O Brasil já tem 155 mil vidas perdidas devido ao novo coronavírus, segundo o consórcio de imprensa. O número de contaminados é de 5.303.520. A imunidade de rebanho, incentivando a contaminação da população, já foi descartada pela Organização Mundial da Saúde como uma solução viável para a pandemia. A entidade explicou que apenas com uma vacina esse estágio deverá ser alcançado.

Por sua vez, o deputado frisou que, no seu entendimento, essa imunidade coletiva não será atingida com o surgimento de uma vacina. A ideia, segundo o ex-ministro, é colocar todo mundo para trabalhar novamente e dar atendimento para quem precisar. “Não tem vacina até 2022 para todo mundo. A vacina de hoje é o respirar de ontem”, disse. “Temos já os respiradores em quantidade. Temos a tecnologia par produzir respiradores. Temos a estrutura de UTI instalada, temos 50 mil postos de saúde, o que ninguém tem no mundo. Temos agora os antivirais, que estão testados agora, que diminuem a carga viral, que diminui a transmissibilidade. Então temos que enfrentar o problema.”
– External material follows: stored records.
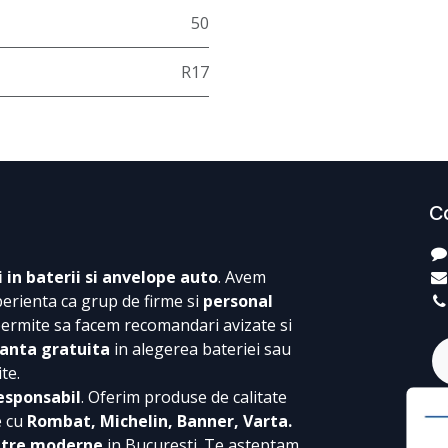
50
R17
C
i in baterii si anvelope auto
. Avem
perienta ca grup de firme si
personal
permite sa facem recomandari avizate si
anta gratuita
in alegerea bateriei sau
te.
esponsabil
. Oferim produse de calitate
e cu
Rombat, Michelin, Banner, Varta.
ntre moderne
in Bucuresti. Te asteptam,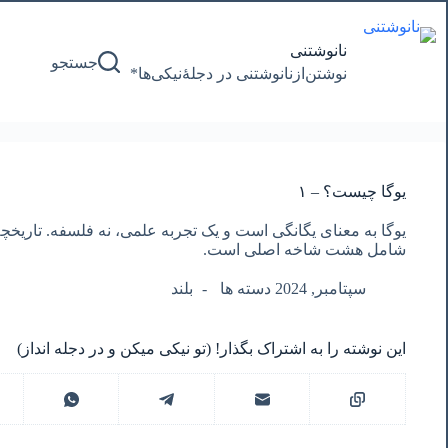
پرش
به
محتوا
نانوشتنی
جستجو
نوشتن‌از‌نانوشتنی‌ در‌ دجلۀنیکی‌ها*
یوگا چیست؟ – ١
یوگا به معنای یگانگی است و یک تجربه علمی، نه فلسفه. تاریخچ
شامل هشت شاخه اصلی است.
سپتامبر, 2024 دسته ها
بلند
این نوشته را به اشتراک بگذار! (تو نیکی میکن و در دجله انداز)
Nos últimos dias, Jair Bolsonaro tem aderido fortemente à campanha antivacina. O presidente da República se posicionou contra a compra de vacinas em desenvolvimento pelo Instituto Butantan, em São Paulo. Um afago para ala ideológica de seu governo que é contra uma vacinação, em especial com um produto feito em parceria com a China. Por outro lado, o Planalto bate o bumbo pela utilização de medicamentos sem eficácia comprovada.

“O principal desafio é encerrar a pandemia. Como é que encerra? Com imunidade de rebanho. Como se adquire a imunidade? Com a retomada da atividade, volta as aulas, volta da atividade econômica”, explicou Barros. “Se nós estamos falando de retomada, temos que falar de retomada pós-pandemia. Cadê o pós? Temos que enfrentar e encerrar o problema para fazer uma retomada consistente e um investimento seguro.”